Elle se détacha et regretta brusquement la chaleur de son étreinte. Ils avaient parfaitement conscience tous deux qu'elle reviendra et qu'il l'accueillera. Une folle envie de retourner l'embrasser doucement à la commissure des lèvres, taquine, lui traversa l'esprit, Léna sourit et sortit néanmoins de l'établissement. C'était trop tôt. Il n'était pas tout-à-fait préparé à recevoir son suave baiser mortel. Et puis, leur relation commençait tout juste, elle ne la détruirait pas de suite.
Or, elle s'illusionnait ; elle éprouvait déjà une brutale passion envers Antoine, ou son corps fin et élancé, aux courbes joliment exploitées dans son pantalon serré, et aux sourires pulvérisateurs, sans oublier sa joie qu'il répandait telle une traînée de poudre. Elle ne tarderait pas à céder à son désir.

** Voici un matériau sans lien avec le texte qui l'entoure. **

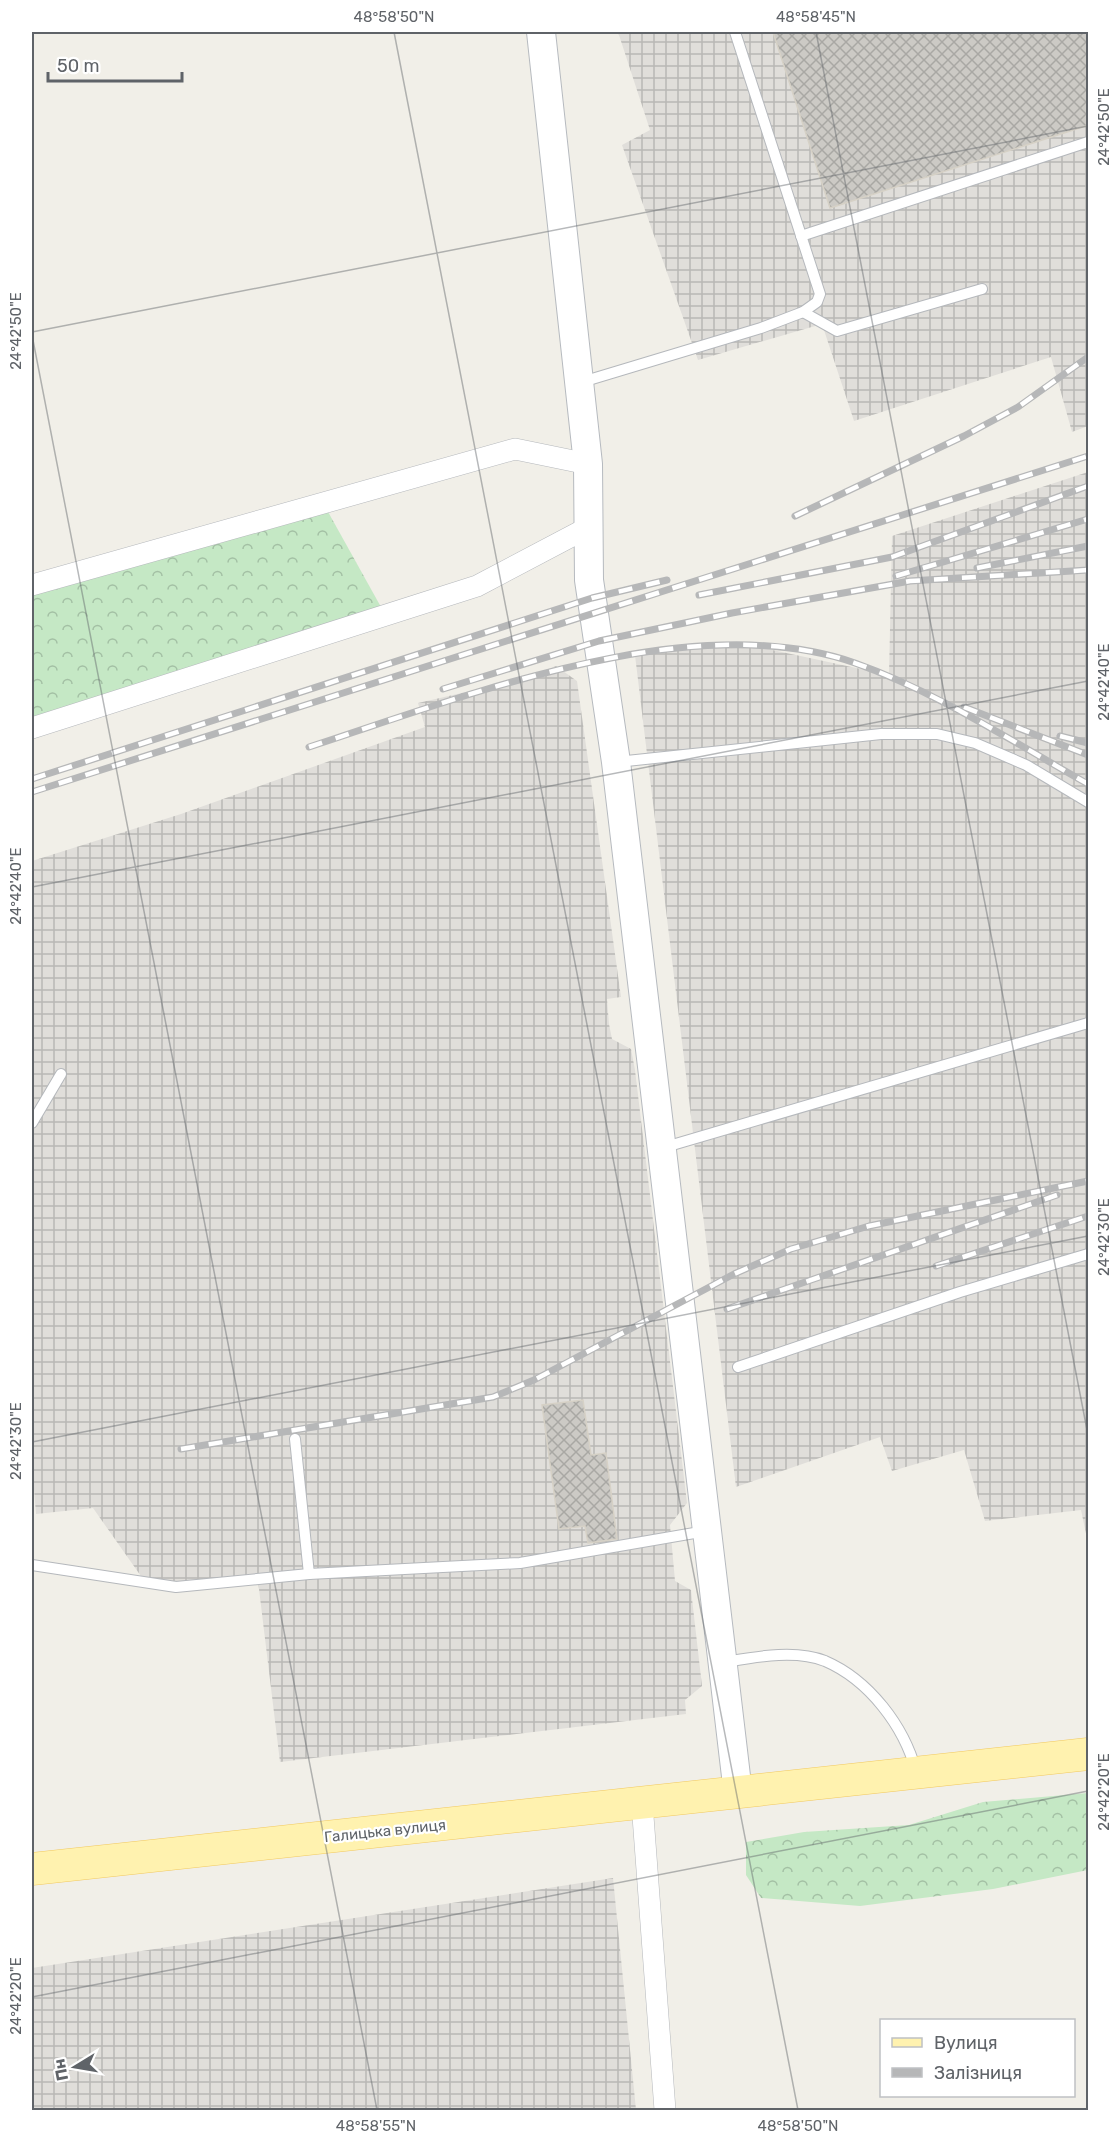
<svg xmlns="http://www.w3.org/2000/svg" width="1120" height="2142" font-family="Rubik,sans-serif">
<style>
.industrial{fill:url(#industrial-grid)}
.forest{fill:url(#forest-crowns)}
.building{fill:url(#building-cross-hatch);stroke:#d6d1c6;stroke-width:1.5}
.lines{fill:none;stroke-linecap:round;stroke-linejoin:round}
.lane-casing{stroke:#b5b8bc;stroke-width:12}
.street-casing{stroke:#b5b8bc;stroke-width:22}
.secondary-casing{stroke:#b6babf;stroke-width:30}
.primary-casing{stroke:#f2c960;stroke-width:33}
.lane{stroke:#fff;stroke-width:10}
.street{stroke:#fff;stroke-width:21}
.secondary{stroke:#fff;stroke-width:28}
.primary{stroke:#fff2af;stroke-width:32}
.rail-casing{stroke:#b6b7b8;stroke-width:7}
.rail{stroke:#fff;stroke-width:4.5;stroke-dasharray:14;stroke-linecap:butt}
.ticks{fill:none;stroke:#5f6368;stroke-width:1.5;stroke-opacity:0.45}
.labels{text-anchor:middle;stroke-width:4.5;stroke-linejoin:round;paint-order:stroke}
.street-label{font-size:15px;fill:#5f6368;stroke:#fff}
.neatline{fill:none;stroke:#5f6368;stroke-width:2}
.ticks-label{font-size:15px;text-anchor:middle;fill:#5f6368}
</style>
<defs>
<pattern id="industrial-grid" width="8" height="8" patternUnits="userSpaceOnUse" patternTransform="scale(1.5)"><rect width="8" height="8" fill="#e0deda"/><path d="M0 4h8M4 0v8" fill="none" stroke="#b9b8b5"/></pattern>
<pattern id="forest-crowns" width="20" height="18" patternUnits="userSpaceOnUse" patternTransform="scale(1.5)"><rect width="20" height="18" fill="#c5e8c5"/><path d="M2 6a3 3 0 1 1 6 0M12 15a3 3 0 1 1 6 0" fill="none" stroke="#a3c0a4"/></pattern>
<pattern id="building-cross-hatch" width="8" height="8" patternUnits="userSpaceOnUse" patternTransform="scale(1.5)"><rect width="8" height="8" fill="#cccac5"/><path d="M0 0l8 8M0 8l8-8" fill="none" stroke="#a9a8a4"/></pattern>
</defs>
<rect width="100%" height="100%" fill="#f1efe8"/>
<!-- industrial -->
<g class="industrial">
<polygon points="618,32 1088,32 1088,426 1072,432 1051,357 854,421 822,324 698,360 622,145 650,130"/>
<polygon points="1088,472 1088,1543 1081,1510 985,1521 964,1450 892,1471 880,1437 736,1487 635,655 744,644 889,675 892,536"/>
<polygon points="556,666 577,681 621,997 607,999 609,1024 612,1039 631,1049 635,1070 687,1503 670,1525 675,1581 691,1590 702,1686 685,1700 686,1714 280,1762 258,1581 150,1589 93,1508 36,1514 32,1464 32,861 181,814 425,727 418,703 523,679"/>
<polygon points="613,1878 636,2110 32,2110 32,1968"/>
</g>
<!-- forest -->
<g class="forest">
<polygon points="322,501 386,616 32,728 32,585"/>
<polygon points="1088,1793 1088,1870 993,1889 860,1906 761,1898 746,1875 746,1842 804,1832 909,1825 983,1802"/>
</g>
<!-- building -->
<g class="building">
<polygon points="773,32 1089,32 1089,125 830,208"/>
<polygon points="583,1400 591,1455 606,1453 617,1539 588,1543 585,1526 559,1529 542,1405"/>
</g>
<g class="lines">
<!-- lane casing -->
<g class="lane-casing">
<g id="lane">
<polyline points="801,236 1088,142"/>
<polyline points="803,312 837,331 982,289"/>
<polyline points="582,382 761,328 803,312 817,302 820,294 735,32"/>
<polyline points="617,762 881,734 937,734 975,743 1026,765 1088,802"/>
<polyline points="32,1123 61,1074"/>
<polyline points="662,1148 1088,1023"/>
<polyline points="738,1367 960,1292 1088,1254"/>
<polyline points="295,1439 309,1574"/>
<polyline points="32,1565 176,1587 309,1574 520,1563 706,1531"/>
<path d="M 725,1662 C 755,1657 795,1649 825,1661 C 869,1680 904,1726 916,1771"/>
</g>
</g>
<!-- street casing -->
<g class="street-casing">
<g id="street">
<polyline points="32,585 515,449 588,464"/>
<polyline points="32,728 477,586 587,528"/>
<polyline points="642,1803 665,2110"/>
</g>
</g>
<!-- secondary casing -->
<g class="secondary-casing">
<polyline id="secondary" points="541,32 588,464 589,580 616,762 738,1793"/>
</g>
<!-- primary casing -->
<g class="primary-casing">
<polyline id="primary" points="32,1869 1088,1754"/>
</g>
<!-- lane -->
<use href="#lane" class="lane"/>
<!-- street -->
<use href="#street" class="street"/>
<!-- secondary -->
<use href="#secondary" class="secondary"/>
<!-- primary -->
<use href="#primary" class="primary"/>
<!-- rail casing -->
<g class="rail-casing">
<g id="rail">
<polyline points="795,516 964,436 1018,407 1088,357"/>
<polyline points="977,568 1088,546"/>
<polyline points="896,576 1088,519"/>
<polyline points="699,595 892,557 1088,486"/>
<polyline points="443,689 599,641 732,613 910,581 1088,570"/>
<polyline points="964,707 1088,755"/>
<polyline points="1060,736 1088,743"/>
<path d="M 309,747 C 466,696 693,606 855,663 C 937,692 1013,742 1088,784"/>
<polyline points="32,779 592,598 667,580"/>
<polyline points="32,792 1088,456"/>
<polyline points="936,1266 1088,1216"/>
<polyline points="727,1309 1057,1195"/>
<polyline points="181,1449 493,1397 534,1380 734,1274 791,1249 869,1226 1088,1181"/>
</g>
</g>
<!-- rail -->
<use href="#rail" class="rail"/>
</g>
<!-- ticks -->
<path class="ticks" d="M 394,32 L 798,2110M 816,32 L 1088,1435M 32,332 L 1088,126M 32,335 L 377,2110M 32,887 L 1088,681M 32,1442 L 1088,1236M 32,1997 L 1088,1791"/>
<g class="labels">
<!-- street labels -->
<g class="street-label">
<text transform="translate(385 1831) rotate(-6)" y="5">Галицька вулиця</text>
</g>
</g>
<!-- border -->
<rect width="1120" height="2142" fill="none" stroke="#ffffff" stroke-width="66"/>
<!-- legend -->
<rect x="880" y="2019" width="195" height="78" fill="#ffffff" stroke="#bfc1c3" stroke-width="1.5"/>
<rect x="892" y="2038" width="30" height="9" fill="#fff2af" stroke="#bfc1c3" stroke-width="1.5"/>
<text x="934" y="2049" font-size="18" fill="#5f6368">Вулиця</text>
<rect x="892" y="2068" width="30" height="9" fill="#b6b7b8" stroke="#bfc1c3" stroke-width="1.5"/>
<text x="934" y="2079" font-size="18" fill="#5f6368">Залізниця</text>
<!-- north arrow -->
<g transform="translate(75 2067) rotate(259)" stroke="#ffffff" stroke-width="4.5" paint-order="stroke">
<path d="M0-4.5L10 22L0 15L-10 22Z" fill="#5f6368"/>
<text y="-9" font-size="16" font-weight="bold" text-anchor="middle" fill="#5f6368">Пн</text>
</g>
<!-- scale -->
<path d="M48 72v9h134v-9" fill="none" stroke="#5f6368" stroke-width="3"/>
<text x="57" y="72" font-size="18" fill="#5f6368" stroke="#ffffff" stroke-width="4.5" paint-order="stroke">50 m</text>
<rect x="33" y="33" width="1054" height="2076" class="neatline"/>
<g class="ticks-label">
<text x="394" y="22">48°58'50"N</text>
<text x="816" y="22">48°58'45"N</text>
<text transform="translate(1104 127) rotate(-90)" y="5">24°42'50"E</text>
<text transform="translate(16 331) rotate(-90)" y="5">24°42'50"E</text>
<text transform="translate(1104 682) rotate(-90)" y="5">24°42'40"E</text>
<text transform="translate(16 886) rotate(-90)" y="5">24°42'40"E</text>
<text transform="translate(1104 1237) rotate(-90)" y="5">24°42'30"E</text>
<text transform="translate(16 1441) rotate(-90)" y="5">24°42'30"E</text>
<text transform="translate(1104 1792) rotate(-90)" y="5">24°42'20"E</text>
<text transform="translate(16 1996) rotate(-90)" y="5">24°42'20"E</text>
<text x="376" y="2131">48°58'55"N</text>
<text x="798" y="2131">48°58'50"N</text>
</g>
</svg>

Le jeune homme soupira derechef. Il l'observa partir d'une démarche assurée. Elle représentait toute la souffrance que Lucas n'avait jamais évoquée. Lola se révélait en réalité très sensible. La drogue, les fêtes, les mauvaises fréquentations ; elle se dissimulait derrière cette mascarade qui éclatait au grand jour. Il se prenait davantage d'affection pour Miss Violette et se jetait volontiers dans sa mission qui visait à l'épauler. Il l'enverrait bien à Henri, mais elle refusera de partager ses pensées profondes avec le psychiatre. Il ne pouvait endosser le rôle d'un ami, ni celui d'un petit ami pour la raison qu'ils se comprennaient trop, bien qu'ils se connaissaient peu. Que devait-il être ? Quoi qu'il advienne, il se promit - au nom de Lucas, afin de préserver cette colombe - qu'il l'aiderait à confronter ses démons.